Intanto, sulla scorta del protocollo sottoscritto da Anci e Viminale, ogni città potrebbe accogliere un massimo di 2,5 migranti ogni mille abitanti. Quindi Fiuggi ne potrebbe ospitare un massimo di 25. Ma da circa un anno ne sta accogliendo oltre 200. Gli Altipiani di Arcinazzo, circa 300 residenti, ne potrebbe accogliere uno. E infatti anche lì sono circa 150.
Ora, sgombrando il campo da ogni forma di strumentalizzazione, in molti continuano a chiedersi come tutto questo possa conciliarsi con il turismo. Perché se si tolgono le entrate derivanti dal turismo a Fiuggi e agli Altipiani di Arcinazzo, resta da spiegare su cos'altro possa reggersi l'economia del territorio. Perché il turista non bada al dovere di accoglienza dei migranti quando è chiamato a scegliere la destinazione dove trascorrere le vacanze.
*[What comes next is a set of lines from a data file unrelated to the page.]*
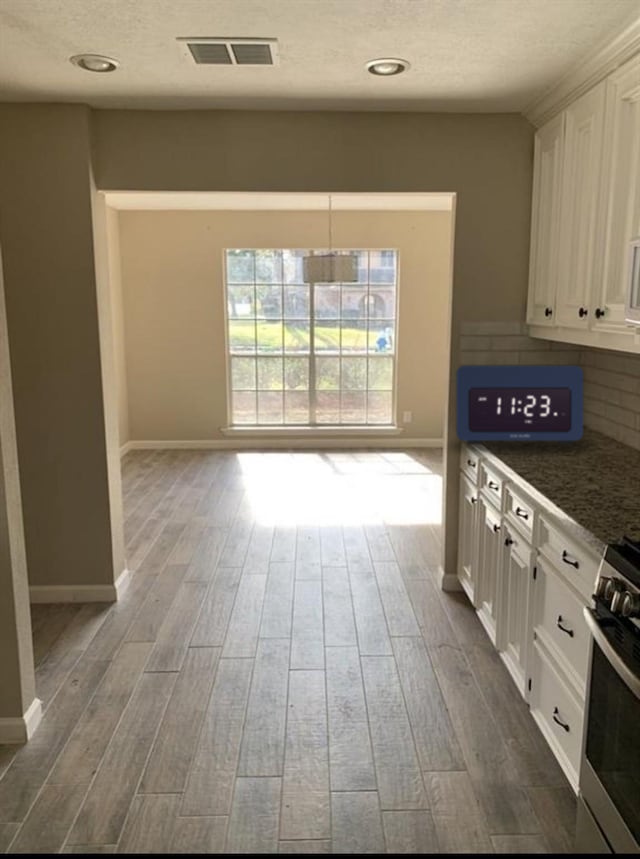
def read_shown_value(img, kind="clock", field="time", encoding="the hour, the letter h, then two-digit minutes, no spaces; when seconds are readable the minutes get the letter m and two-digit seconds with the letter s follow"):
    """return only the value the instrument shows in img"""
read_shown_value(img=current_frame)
11h23
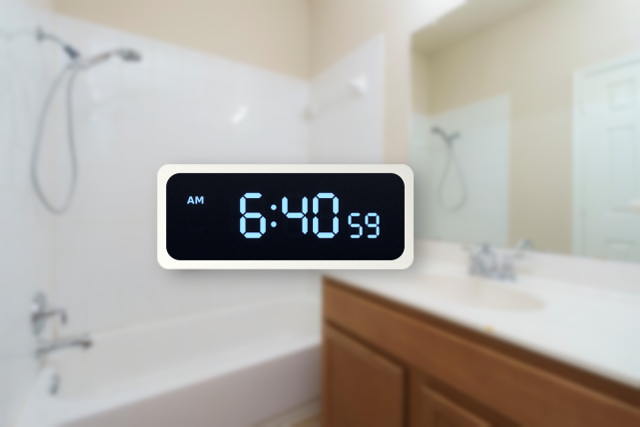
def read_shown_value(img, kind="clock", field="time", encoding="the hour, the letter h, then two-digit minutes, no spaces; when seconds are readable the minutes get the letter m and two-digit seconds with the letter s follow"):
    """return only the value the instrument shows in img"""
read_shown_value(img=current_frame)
6h40m59s
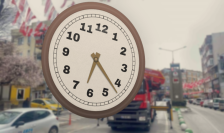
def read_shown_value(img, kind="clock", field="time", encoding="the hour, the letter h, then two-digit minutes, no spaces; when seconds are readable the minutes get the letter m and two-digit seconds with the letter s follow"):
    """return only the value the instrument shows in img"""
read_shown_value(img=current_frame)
6h22
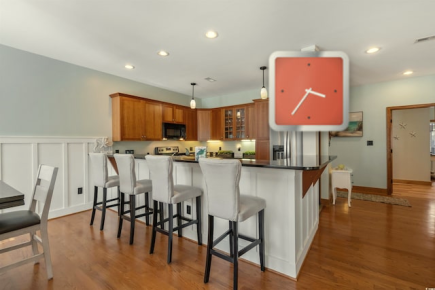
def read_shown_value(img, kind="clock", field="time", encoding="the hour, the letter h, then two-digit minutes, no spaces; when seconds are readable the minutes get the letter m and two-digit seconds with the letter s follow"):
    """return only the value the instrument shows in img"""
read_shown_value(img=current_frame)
3h36
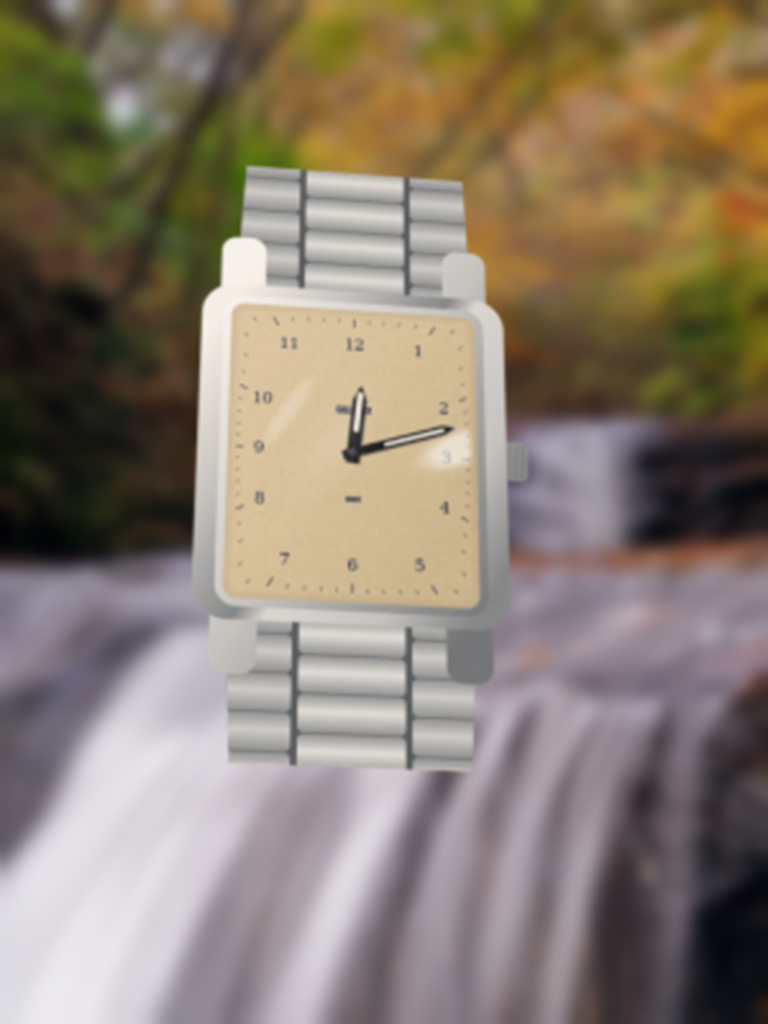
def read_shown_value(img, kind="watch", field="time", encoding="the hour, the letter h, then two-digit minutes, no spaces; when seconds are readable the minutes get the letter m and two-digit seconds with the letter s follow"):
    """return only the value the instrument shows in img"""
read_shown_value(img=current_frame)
12h12
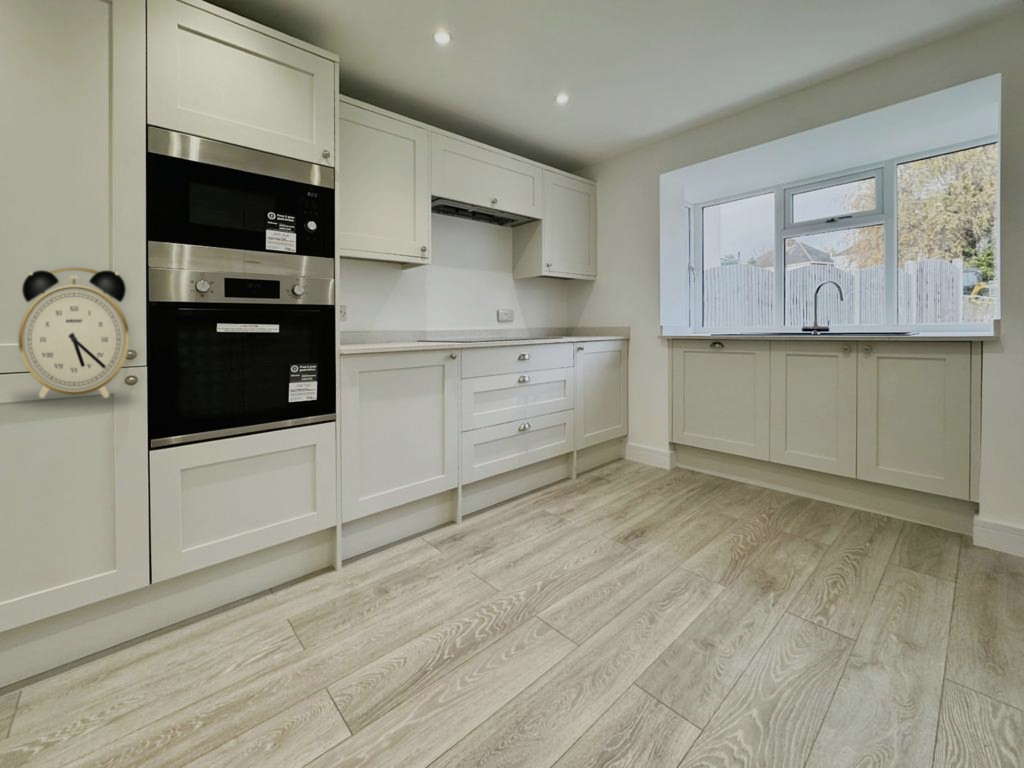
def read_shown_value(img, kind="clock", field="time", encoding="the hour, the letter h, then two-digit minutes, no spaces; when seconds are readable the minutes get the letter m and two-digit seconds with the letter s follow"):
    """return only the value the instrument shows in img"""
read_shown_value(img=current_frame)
5h22
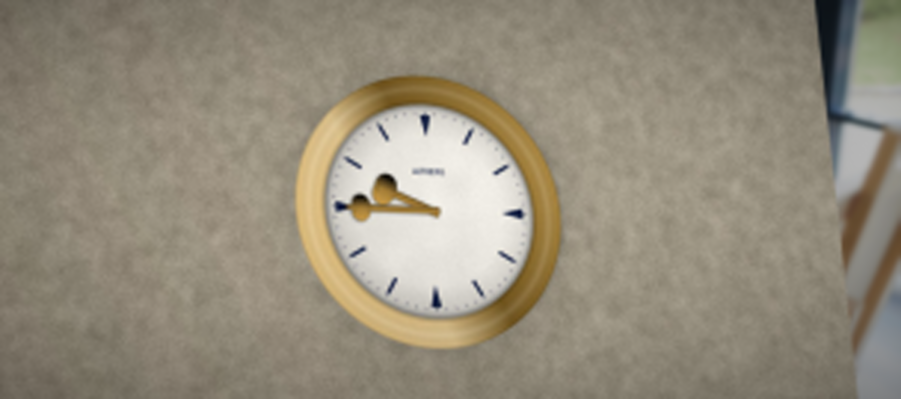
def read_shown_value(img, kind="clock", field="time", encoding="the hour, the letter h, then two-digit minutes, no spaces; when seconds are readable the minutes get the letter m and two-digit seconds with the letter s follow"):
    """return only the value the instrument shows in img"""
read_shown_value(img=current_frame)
9h45
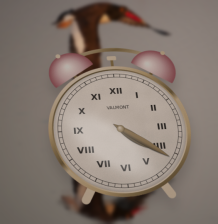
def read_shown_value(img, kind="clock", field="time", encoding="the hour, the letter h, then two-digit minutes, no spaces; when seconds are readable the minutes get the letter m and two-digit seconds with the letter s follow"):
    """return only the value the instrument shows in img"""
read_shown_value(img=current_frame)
4h21
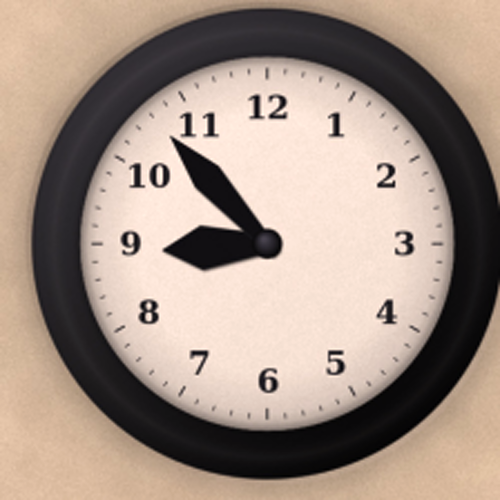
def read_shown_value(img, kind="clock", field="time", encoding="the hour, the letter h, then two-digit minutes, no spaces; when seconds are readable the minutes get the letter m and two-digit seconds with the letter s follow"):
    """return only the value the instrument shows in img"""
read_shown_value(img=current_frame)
8h53
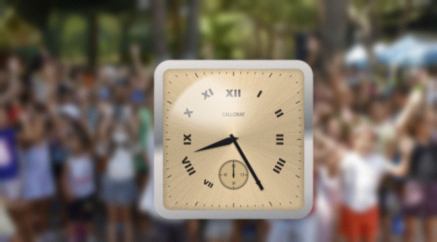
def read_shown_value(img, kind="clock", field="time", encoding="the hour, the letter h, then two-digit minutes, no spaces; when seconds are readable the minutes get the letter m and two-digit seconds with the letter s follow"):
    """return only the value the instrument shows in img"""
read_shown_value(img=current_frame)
8h25
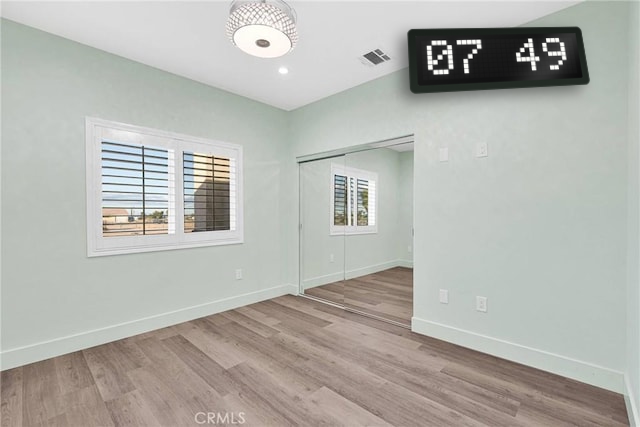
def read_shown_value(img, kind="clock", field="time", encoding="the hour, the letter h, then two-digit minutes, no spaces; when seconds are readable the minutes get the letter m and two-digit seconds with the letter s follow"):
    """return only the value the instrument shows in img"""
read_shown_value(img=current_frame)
7h49
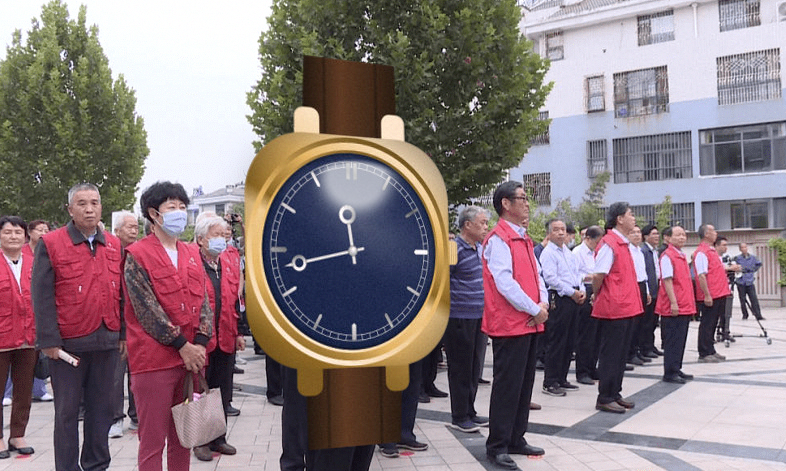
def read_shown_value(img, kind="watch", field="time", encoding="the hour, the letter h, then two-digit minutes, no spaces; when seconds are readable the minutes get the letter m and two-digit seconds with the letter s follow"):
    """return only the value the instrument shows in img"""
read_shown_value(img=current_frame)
11h43
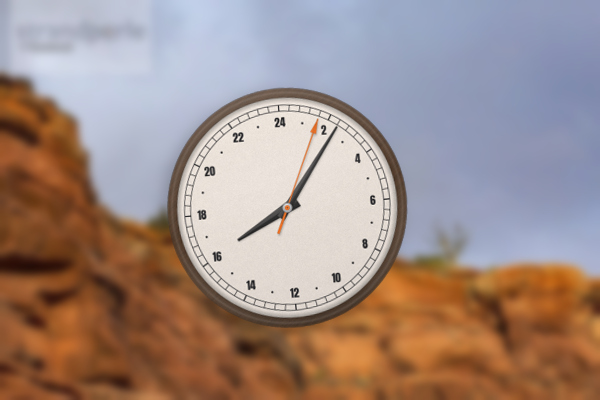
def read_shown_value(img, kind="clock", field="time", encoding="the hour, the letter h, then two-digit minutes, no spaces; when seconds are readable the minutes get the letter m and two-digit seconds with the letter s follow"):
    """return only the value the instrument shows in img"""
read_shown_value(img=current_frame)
16h06m04s
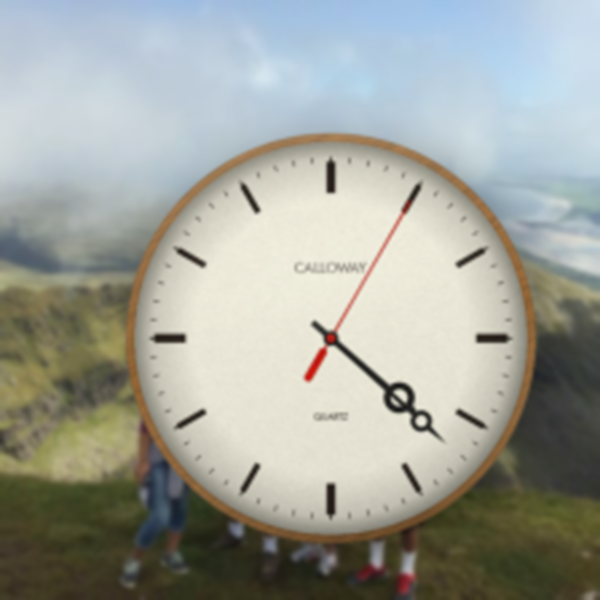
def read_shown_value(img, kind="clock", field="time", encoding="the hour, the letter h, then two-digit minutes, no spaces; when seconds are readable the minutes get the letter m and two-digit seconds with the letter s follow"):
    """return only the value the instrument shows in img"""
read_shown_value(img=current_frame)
4h22m05s
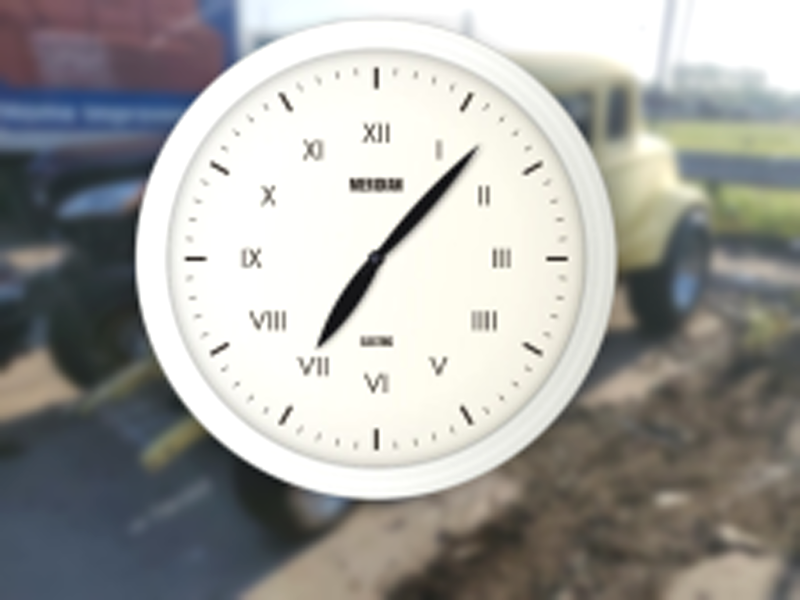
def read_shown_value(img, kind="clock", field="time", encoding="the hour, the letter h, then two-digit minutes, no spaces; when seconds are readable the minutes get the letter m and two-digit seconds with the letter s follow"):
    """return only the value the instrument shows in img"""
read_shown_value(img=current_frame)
7h07
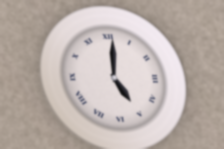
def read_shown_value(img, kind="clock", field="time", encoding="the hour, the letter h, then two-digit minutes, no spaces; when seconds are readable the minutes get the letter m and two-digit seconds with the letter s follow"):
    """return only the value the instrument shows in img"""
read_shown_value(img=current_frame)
5h01
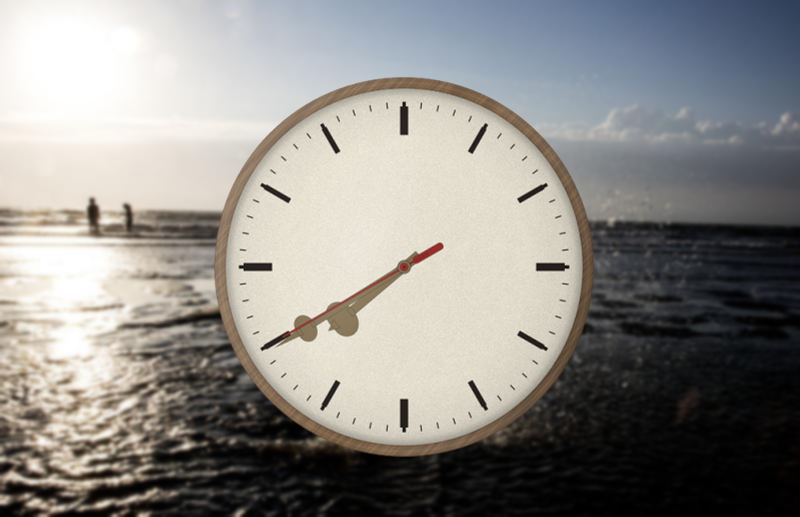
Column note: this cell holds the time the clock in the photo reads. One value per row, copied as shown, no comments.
7:39:40
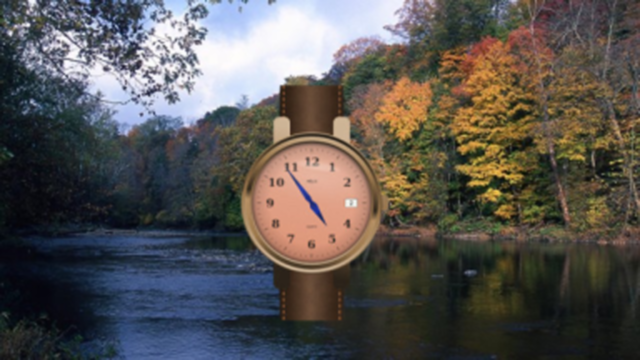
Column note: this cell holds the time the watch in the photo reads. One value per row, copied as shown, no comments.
4:54
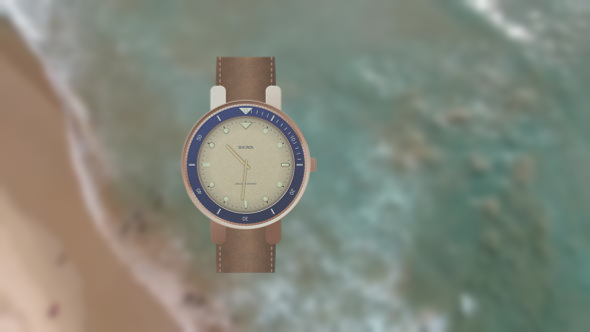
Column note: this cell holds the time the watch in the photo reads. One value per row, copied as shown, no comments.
10:31
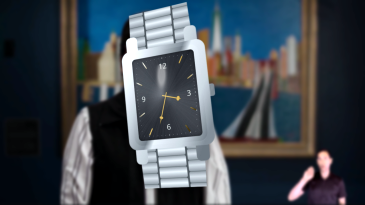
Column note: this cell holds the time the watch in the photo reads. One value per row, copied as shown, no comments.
3:33
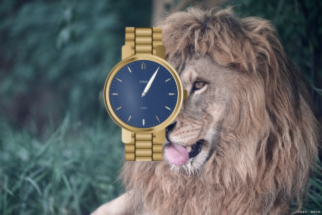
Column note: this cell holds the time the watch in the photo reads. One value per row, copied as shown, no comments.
1:05
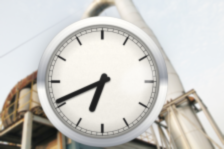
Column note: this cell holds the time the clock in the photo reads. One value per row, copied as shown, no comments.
6:41
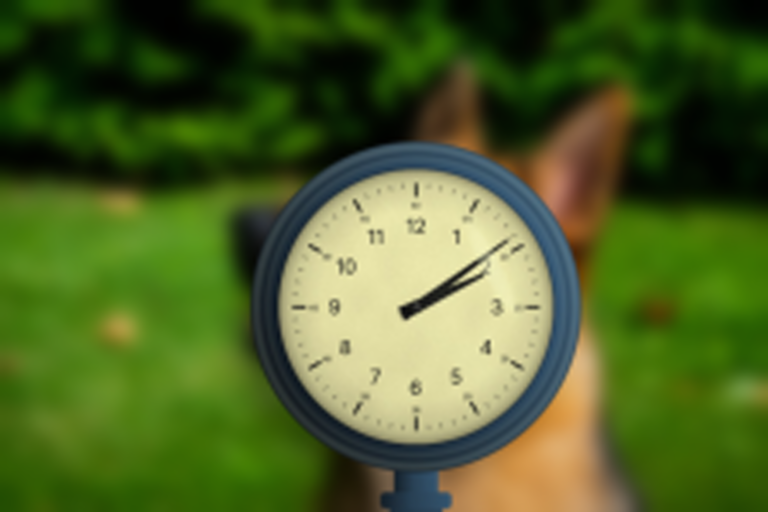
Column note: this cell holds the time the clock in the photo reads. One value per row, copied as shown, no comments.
2:09
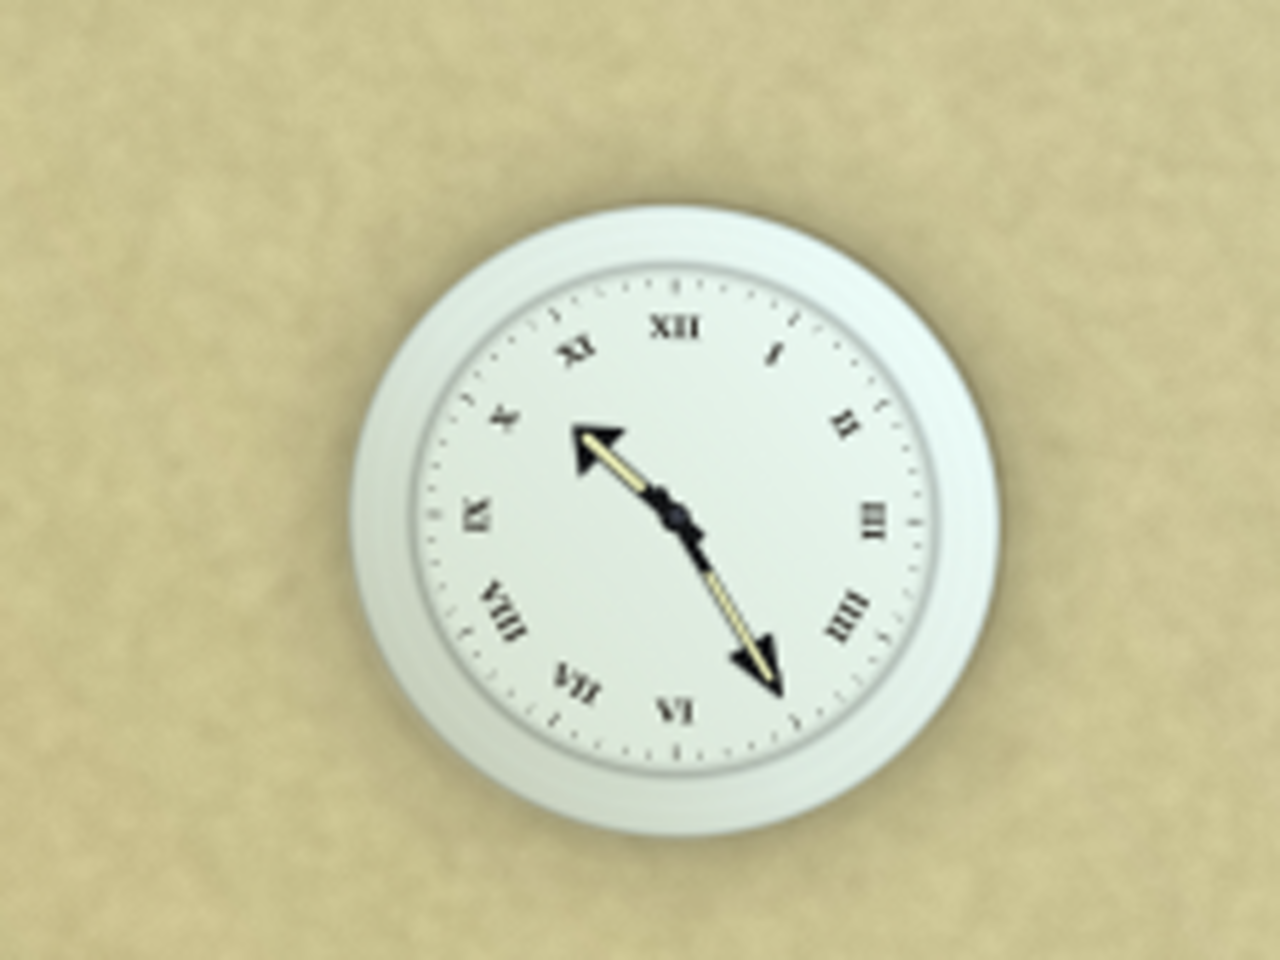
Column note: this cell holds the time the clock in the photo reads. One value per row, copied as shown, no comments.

Questo può piacere o meno, ma è così. Come dimostrano anche i dati di rilevamento Istat. I territori a forte concentrazione di extracomunitari registrano flessioni nelle presenze turistiche, c'è poco da fare. Se si aggiunge poi la crisi che ormai da anni e per altre ragioni ha travolto il polo termale dell'alta Ciociaria, il quadro è completo. E piuttosto desolante.
Il futuro sarà segnato da sudore, lacrime, agenzia delle entrate e sequestri giudiziari. Con la politica locale ormai esiliata.